In November, after being prodded by California Attorney General Kamala Harris, the department said it would expedite claims that could be filed by 85,000 potentially defrauded former Corinthian students who attended the company’s Everest and Wyotech schools in California, or who took classes from Everest's Florida-based online program, after determining that they, too, were likely defrauded by Corinthian’s use of fake job placement rates. Harris sued Corinthian in 2013, alleging that the company lied to its students.
It’s unclear whether the Education Department continues to receive monthly payments from former Corinthian students with outstanding federal student loans who are otherwise eligible to have their debts canceled as a result of Corinthian’s alleged frauds, raising questions as to whether the department is profiting off Americans who needn’t repay fraudulently originated debt.
Horn didn’t answer questions from The Huffington Post about whether the department’s loan contractors are cashing checks from borrowers whom the department has already ruled were likely defrauded -- or whether the department’s loan contractors are actively informing tens of thousands of former Corinthian students that they’re eligible for complete debt forgiveness.
John B. King Jr., who will take over as education secretary when Duncan steps down later this month, said in November that the department’s goal “is to ensure that every eligible student receives every penny of the debt relief they are entitled to as efficiently and easily as possible.”
Still, the number of applications filed by borrowers, and the share of those that have been ruled on, have led to questions from student advocates about the effectiveness of the Education Department's outreach to defrauded students and whether the department is in fact too concerned about the budgetary costs of canceling loans.
The Institute for College Access and Success, a California-based nonprofit normally friendly to the Obama administration, tweeted Thursday that “outreach matters” in pointing out the discrepancy between the number of debt relief applications submitted by Healey, the Massachusetts prosecutor, and the number the Education Department had gathered on its own.
Student advocates hope this is the first of many such cases to be ruled on in the coming months, as the Obama administration will be forced to contend with a slew of applications from former for-profit college students who allege they were duped into enrolling at schools that offered credentials of dubious value yet saddled them with mountains of debt -- a legacy of years of lax oversight of schools by the Education Department under the Bush and Obama administrations.
Just last month, Education Management Corp., the nation’s second-largest operator of for-profit colleges, settled state and federal accusations that it defrauded taxpayers out of at least $11 billion when it allegedly broke federal rules barring bonuses to recruiters based on the number of students they enroll.
While the company, commonly known as EDMC, denied the allegations, prominent lawmakers such as Sen.
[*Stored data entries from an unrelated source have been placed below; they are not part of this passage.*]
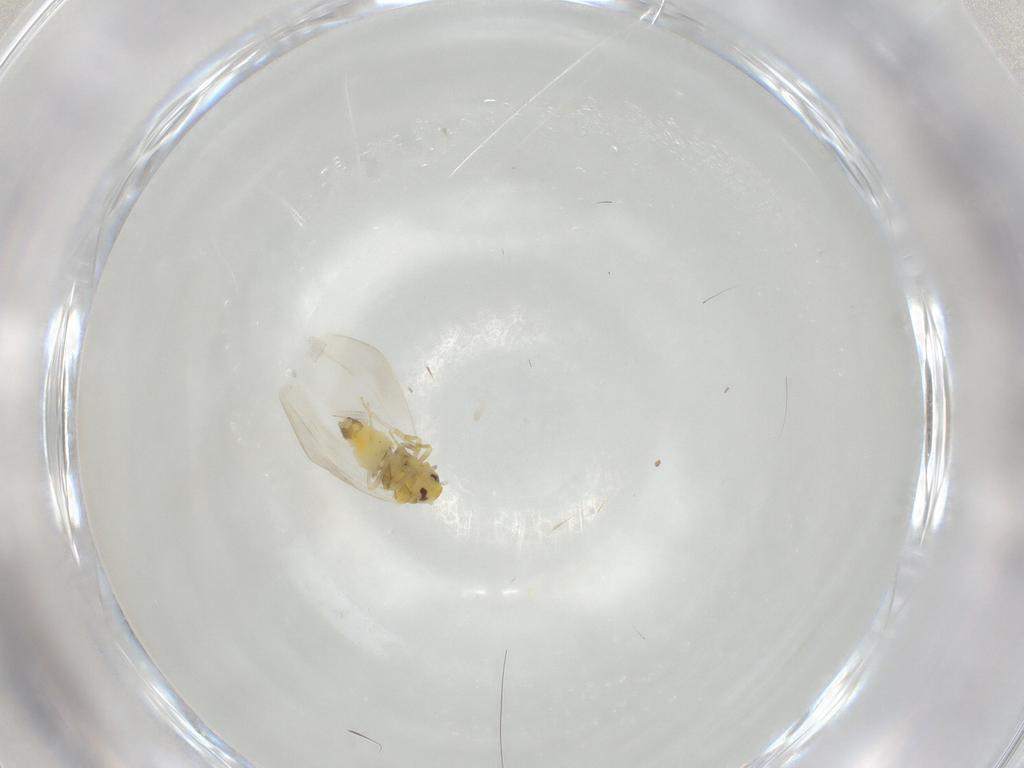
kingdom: Animalia
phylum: Arthropoda
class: Insecta
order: Hemiptera
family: Aleyrodidae
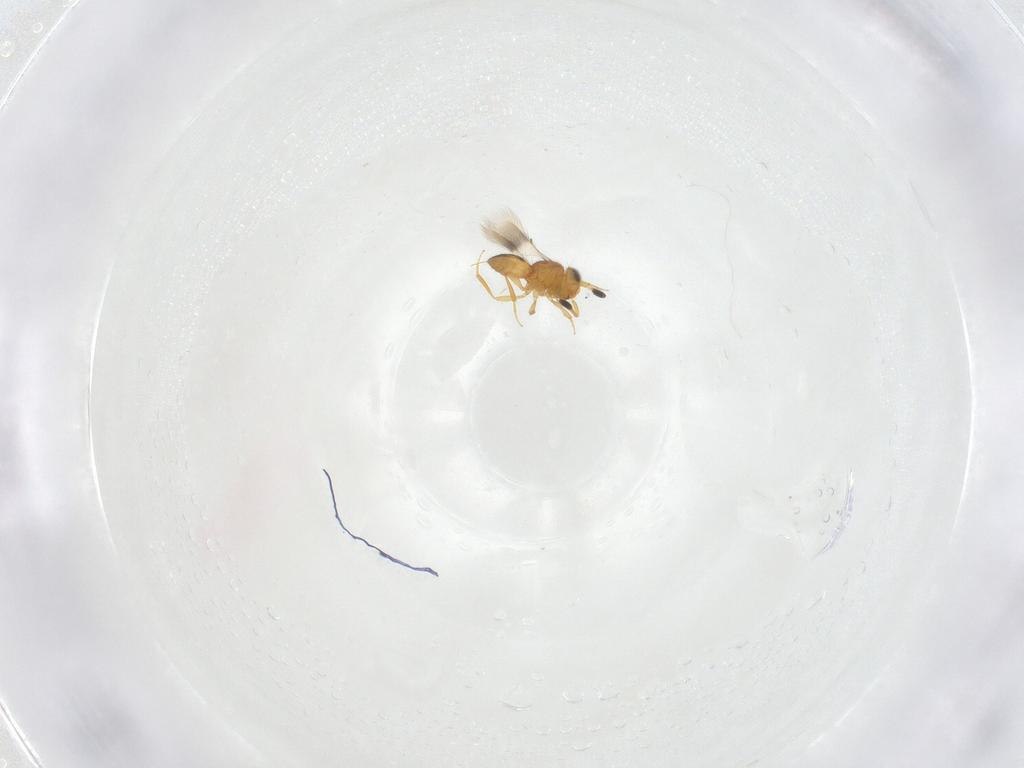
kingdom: Animalia
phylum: Arthropoda
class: Insecta
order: Hymenoptera
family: Scelionidae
Elizabeth Warren (D-Mass.) urged Duncan to use the settlement to cancel debts owed by former EDMC students who allegedly were illegally recruited to enroll and take out federal student loans.
In response, the Education Department has said it has no evidence that EDMC students were defrauded. Duncan, whose department regulates EDMC and is supposed to be auditing its practices, said last month that the department is “open for business” if borrowers or others wish to submit evidence of EDMC’s allegedly fraudulent behavior.
This article has been updated and expanded throughout.